Five minutes later he took a towel from the cubbyhole under the sink, dried himself off, turned the bilge pump on briefly, which flushed the sloshing shower water under the floorboards outside, and went into the cockpit. It was time for breakfast, and with that thought he saw Luis run his dinghy ashore.

Luis arrived aft of the ship after a few seconds and greeted Rybak with a friendly and cheerful "Good Morning, Sir Alexander." Luis adressed all of his customers with “Sir”, and he almost always got a decent tip. He then asked, clinging with one hand reaching out of the small boat to the small wooden platform on the transom of the Nikita, for permission to come aboard, like he did every morning.

During his time in the Navy, Rybak would have never entered a boat without asking for permission - especially on a military ship it carried the risk to be shot. At the present time, however, the meaning of seamanship degenerated more and more, and except on American boats no one was allowed to shoot intruders anyway. And even the Americans couldn’t shoot people just for coming aboard. Thus, Luis had well earned the lush tip, which he received that day.

Drinking the juice of a fresh coconut, this day’s surprise that Luis had included with the breakfast, Alexander Rybak was noticeably less horrified than an hour before, when he had heard on the radio that Nischnjaja Tura was cooler than indicated on the previous day. Forty-nine years ago he had left his home country with a mission, a mission he had always hoped not to have to carry out. But now he had heard it, twice already, that his mission was commanded, and he had to act.

Or at least, he thought, he had to decide how he should act. Refusal did not actually come to his mind. But to carry out this mission , some things had to be done. He had plenty of time, more than half a year. Thus, he saw no reason to hurry. Rather, he saw a good reason for another glass of rum – his liver would surely make it until fall.

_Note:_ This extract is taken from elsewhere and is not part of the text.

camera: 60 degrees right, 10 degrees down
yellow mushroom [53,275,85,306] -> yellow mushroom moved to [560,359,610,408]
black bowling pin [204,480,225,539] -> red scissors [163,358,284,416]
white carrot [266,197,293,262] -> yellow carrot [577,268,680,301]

One hour later, the sun had almost heated the air to the usual thirty degrees of the day, Rybak felt ready to follow protocol. He went back down into the ships’ salon and knelt down on the floor. He flipped up a floorboard in front of him and saw the old safe. The synthetic resin used in 1963 by the best shipbuilders of his country to laminate the steel safe to the hull of the aluminum boat was solid as concrete. In order to steal the safe you would need a jackhammer, and you would likely rather sink the boat than get it out.

The vault door, however, was not constructed by the best engineers in his country. Or at least not the best metal casters, because the rotating device for adjusting the combination stuck the largest part of the last twenty years. The inner wheels seemed to be made of better material, but it was no pleasure to open the safe. Though, there was a solution for this problem, as was the solution for many problems on a boat with metal parts in salt water: multifunctional lubricating oil.

Rybak sprayed an unreasonably large amount of the chemical on the lock and took off the gold chain he always wore around his neck. Attached to the chain was a steel key, worn smooth by forty-nine years of friction on Rybak's skin. But it still fit into the lock, as if it were new.

A few minutes later, after the oil had done its job and everything seemed to run smoothly again, Rybak turned the combination lock a few times around, until it was not stuck at any point anymore. Then he dialed the first number: three turns clockwise to 09. Two turns counterclockwise to 05. One clockwise to 63.